The most obvious, and most commanding, sight is Arundel Castle. It's exactly how you want a castle to look and dates back to Xmas Day of 1067 when it was established by one of William the Conqueror's chief counsellors, Roger de Montgomery.

Damaged in the English Civil War it was restored in the 18/19c and is now owned by the Duke of Norfolk. In 1380, it hosted the wedding of future king Henry VI and Mary de Bohun. Mary died before she could become queen but Henry married again, this time to the Spanish Joan of Navarre.

Just along from it, and even higher up so more imposing from a distance, is the Roman Catholic Cathedral Church of Our Lady and St Philip Howard. Built in the Gothic Revival style in 1868 by Joseph Hansom. A man more famous for his invention of the Hansom cab.




They now both sit proudly over a small and handsome town that is, surely, worth further investigation one day.  I'd visited twice, I think, before. Once after a camping weekend in which my friend Bugsy was caught on camera displaying his inimitable, and now sadly never to be seen again, road crossing technique and once, in 2011, when I walked from Amberley in another walk which would go on to become part of pre-TADS folklore.

This time our priority was food and, first, drink. We'd passed a permanently closed pub and one that wasn't open yet and although Arundel, surely, has a selection of pleasant hostelries we were impressed with the first one we found. The White Hart was no great shakes indoors but had a very pleasant beer garden, served a tasty pint of Harvey's, and had a friendly pub dog called Herbie.
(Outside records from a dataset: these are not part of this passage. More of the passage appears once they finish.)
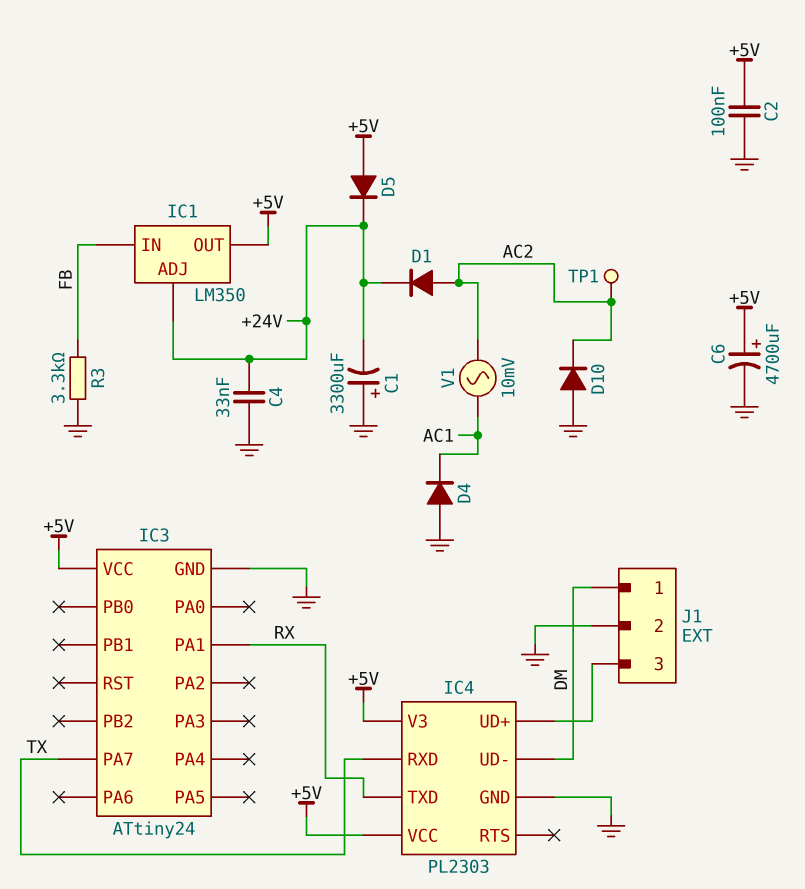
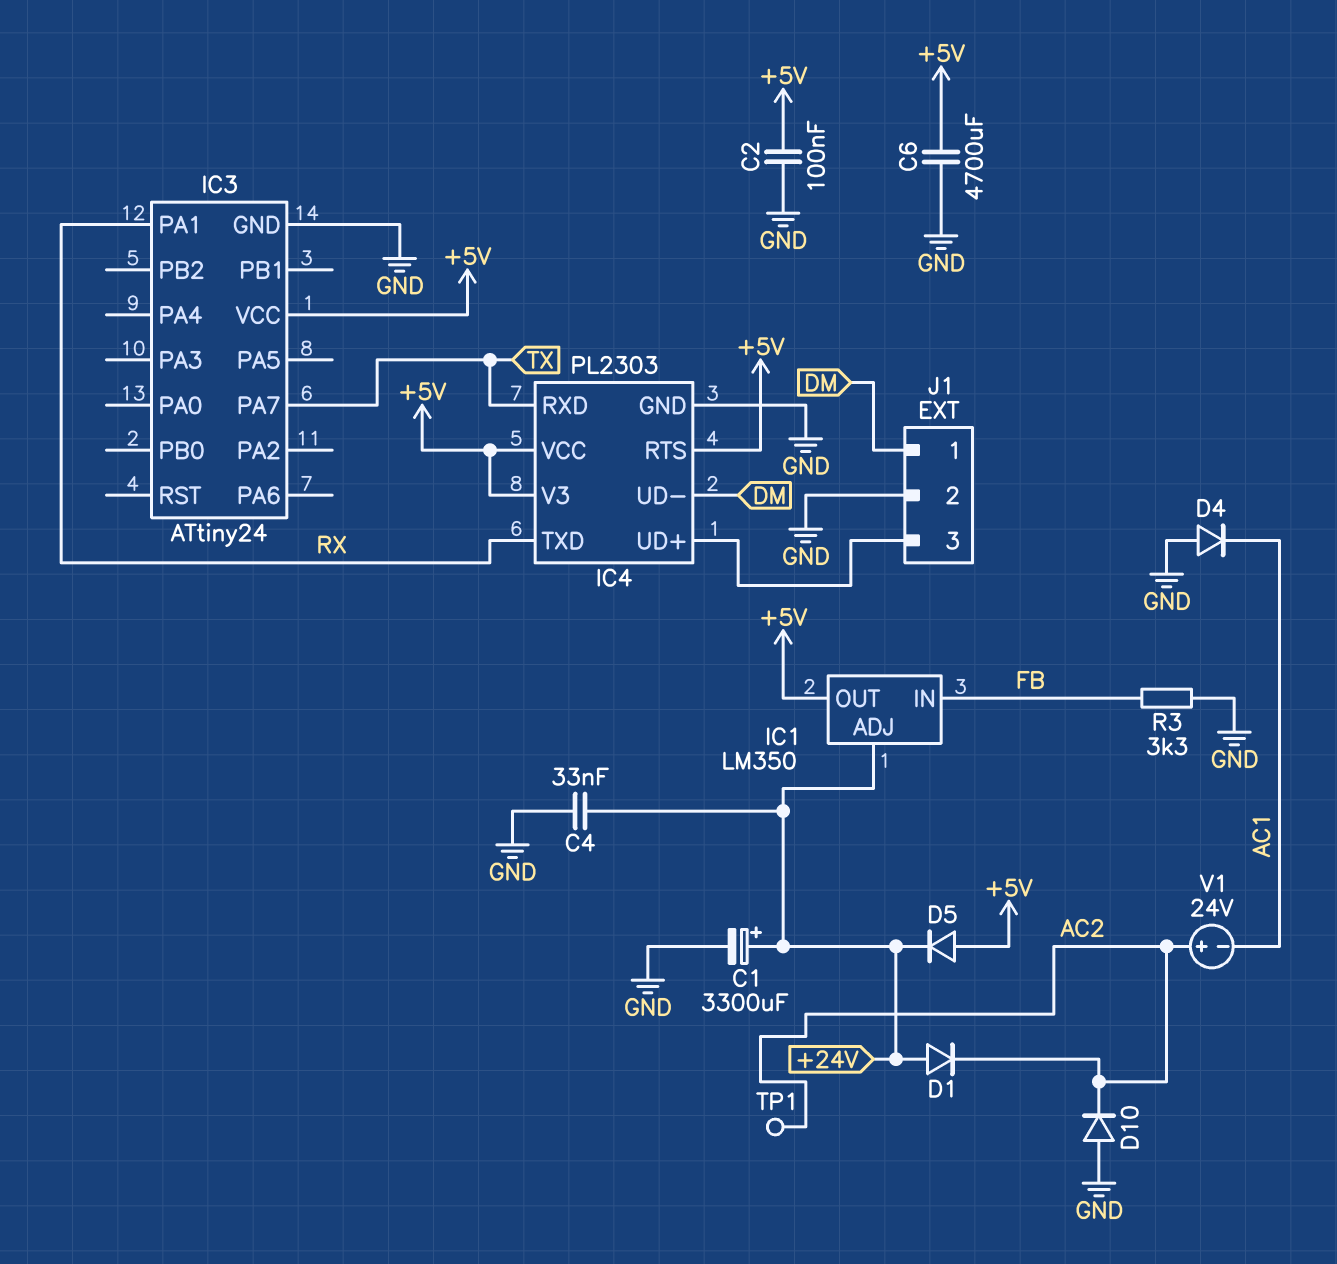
C1: 3300uF (plus GND, minus +24V) -> 3300uF (plus +24V, minus GND)
C6: 4700uF (plus +5V, minus GND) -> 4700uF (+5V, GND)
D1: diode (A AC2, K +24V) -> diode (A +24V, K AC2)
IC4 pin RTS: none -> +5V
V1: AC 10mV (AC1, AC2) -> 24V (plus AC2, minus AC1)

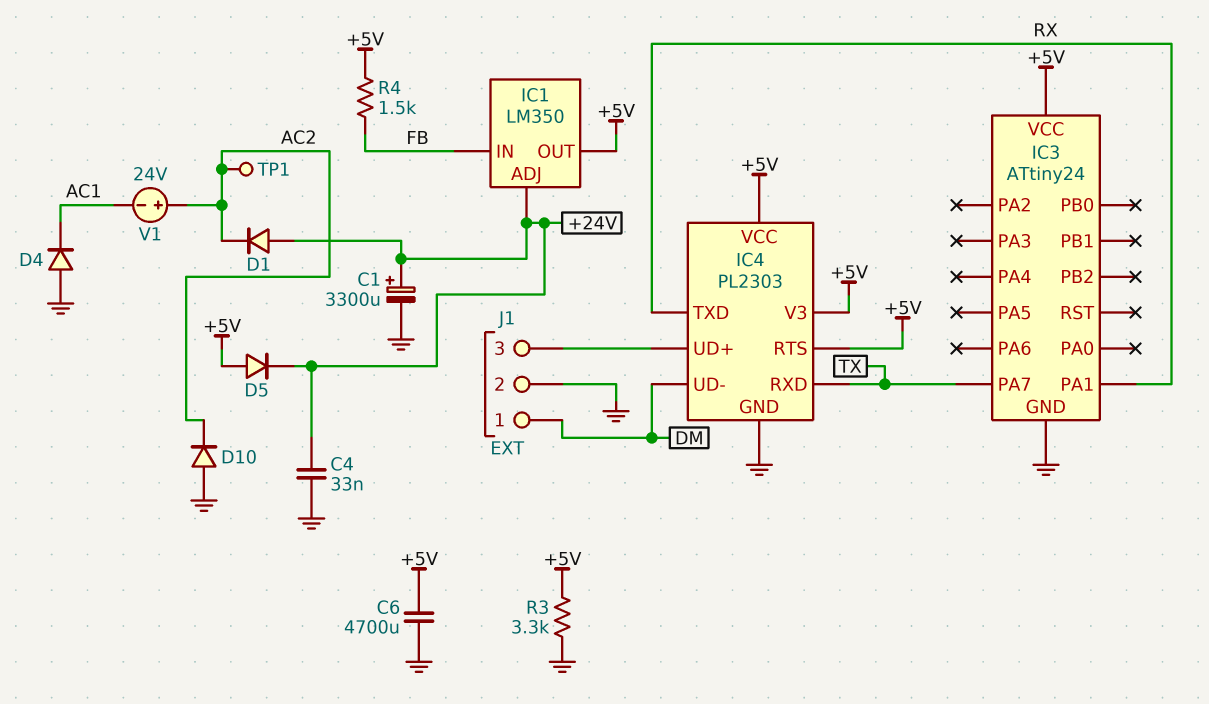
C2: 100nF (+5V, GND) -> none
R3: 3.3k (FB, GND) -> 3.3k (+5V, GND)
R4: none -> 1.5k (+5V, FB)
Who, thankfully, didn't go bananas when I, completely soberly, accidentally smashed my pint on the ground. Somebody else had done just that a few minutes earlier and we'd remarked how good it was to hear that sarcastic pub cheer reverberate around after so long. Of course, I received the same courtesy and the friendly bar staff laughed it off and cleared up the mess with no fuss.
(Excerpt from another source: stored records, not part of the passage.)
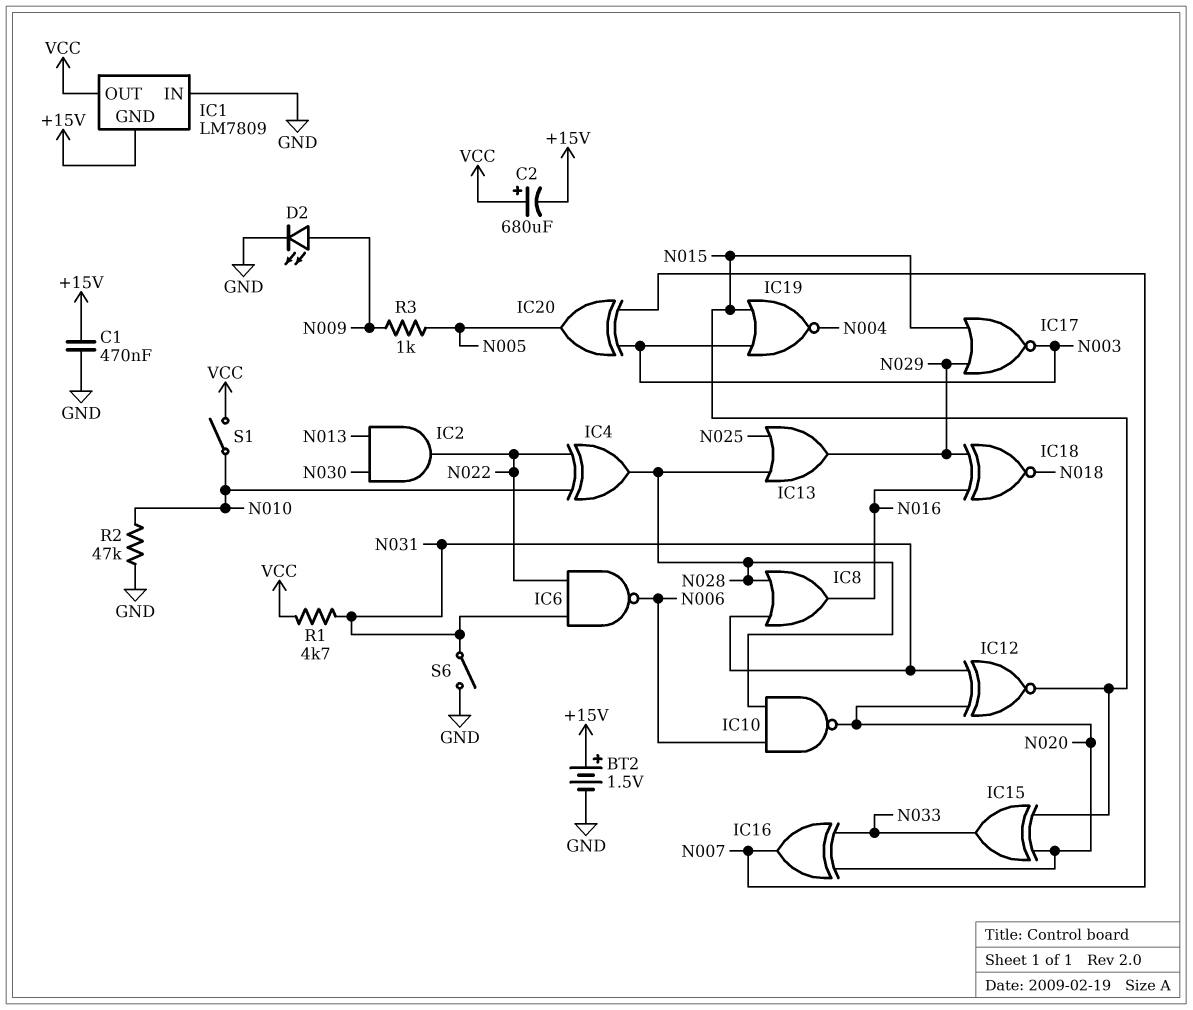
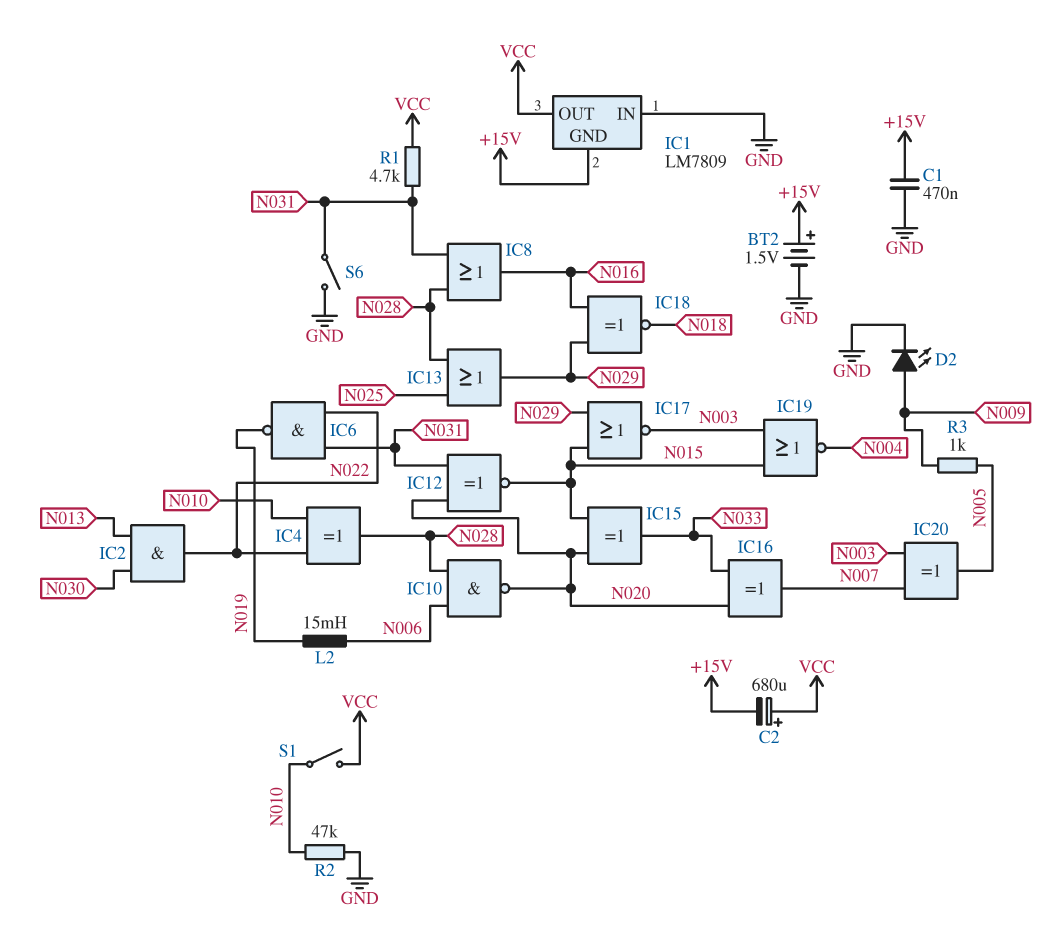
IC6: NAND (in N022, in N031, out N006) -> NAND (in N022, in N031, out N019)
L2: none -> 15mH (N006, N019)

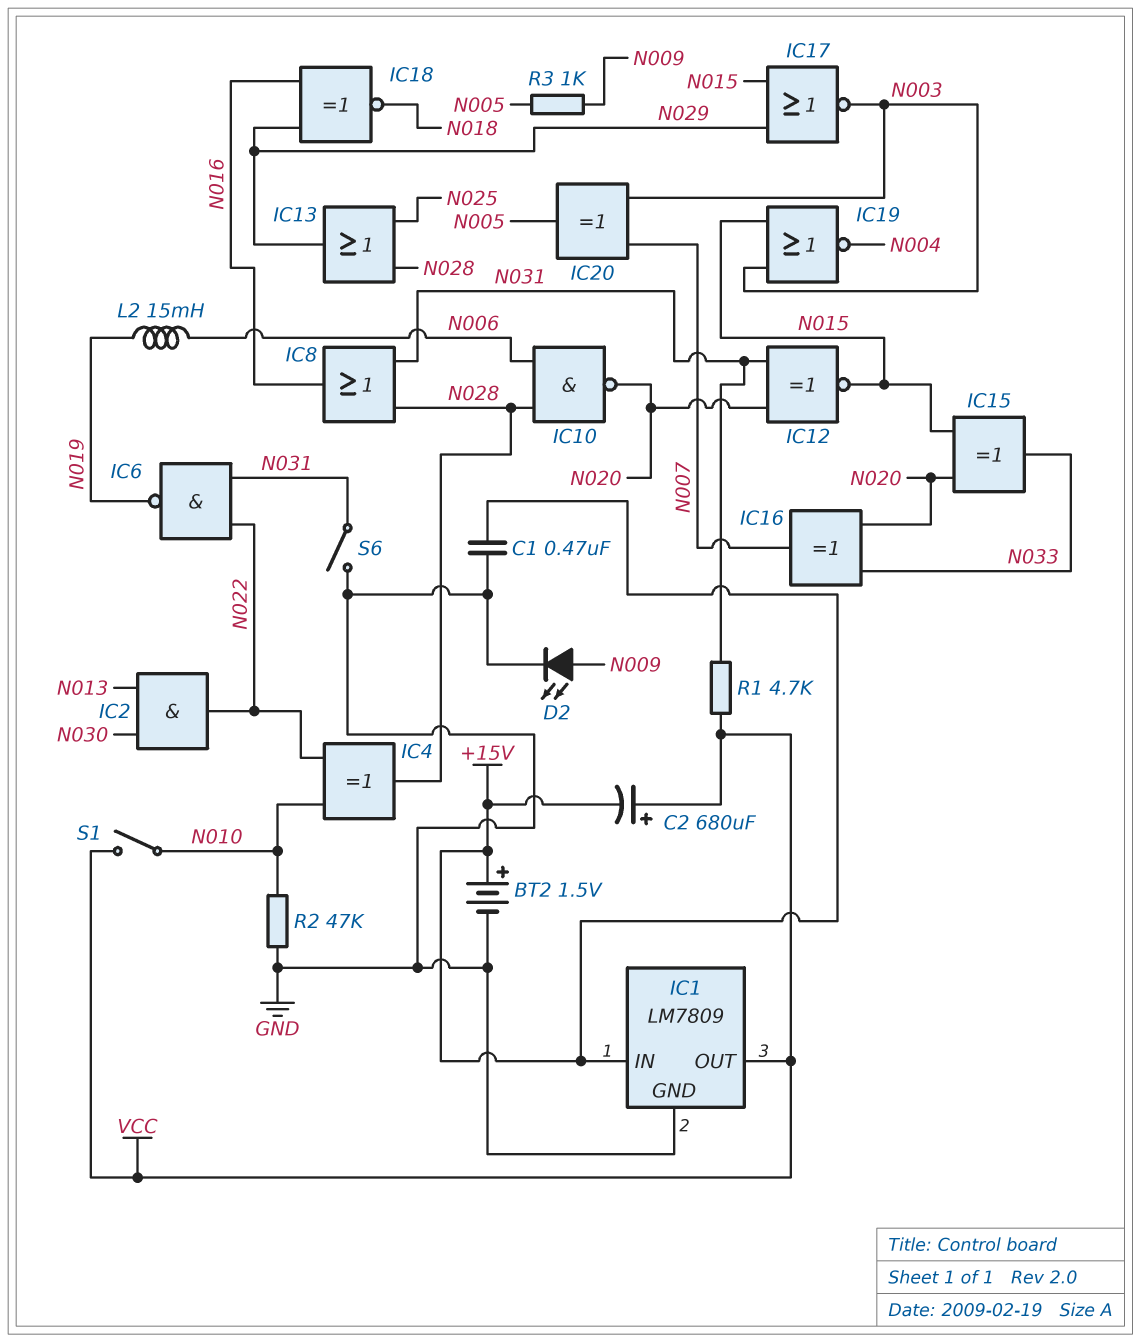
IC1 pin GND: +15V -> GND
IC1 pin IN: GND -> +15V

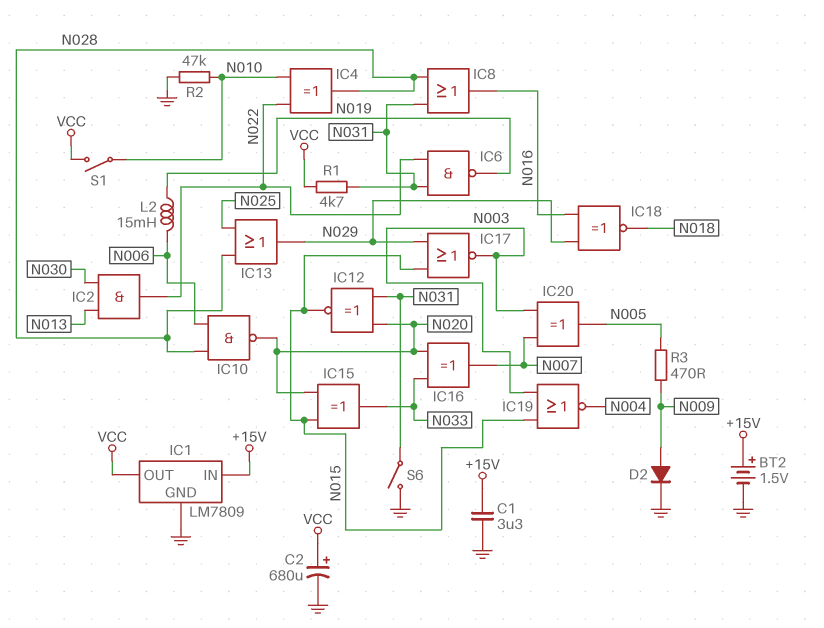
C1: 470nF (+15V, GND) -> 3.3uF (+15V, GND)
C2: 680uF (plus VCC, minus +15V) -> 680uF (plus VCC, minus GND)
D2: LED (A N009, K GND) -> diode (A N009, K GND)
R3: 1k (N005, N009) -> 470 (N005, N009)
My jeans were still wet when we arrived at the India Gate for food but that was the only downside of the experience. 6pm was earlier than we'd normally eat but it meant we weren't too heavy with drinks (Adam had only one pint all day) and soon poppadums with lime pickle, mango chutney, and salad were being washed down with Cobra.

Ostrich tikka was eschewed in favour of a paneer makanwala (for me), channa masala (for Pam), and a dansak for Adam while rice and breads were shared. It all tasted good and the restaurant itself was surprisingly swanky, almost like a hotel bar. I'd feared it'd be costly but it proved very reasonable and the staff were friendly, prompt, and obliging.

Even the chocolate mints after dinner were great. No complaints whatsoever. We returned to The White Hart for a couple more drinks, Adam shot off, and Pam and I took a convoluted route home that involved a train to Pulborough, a longish wait (with unhelpful bus drivers) for a bus connection to Three Bridges in which we wrestled with The Guardian crosswrod, and another train to East Croydon where we split.

I carried on to Honor Oak Park, my tired legs took me uphill to my flat, and I got home and went almost straight to the bed. The walk had not worked out exactly how I'd planned it but it had been yet another lovely, life affirming, day of walking and another page in the ongoing book of TADS history. Next month we're walking from Merstham to Croydon in a walk I'm calling Into Happy Valley. Shep and I passed through on the London LOOP a few years back and he ended up covered in mud after slipping up and I was hoping he could put that ghost to bed. Let's hope his ankle is recovered because if I could have changed one thing about yesterday's walk it would have been having the Bangla swigging bastard there with us.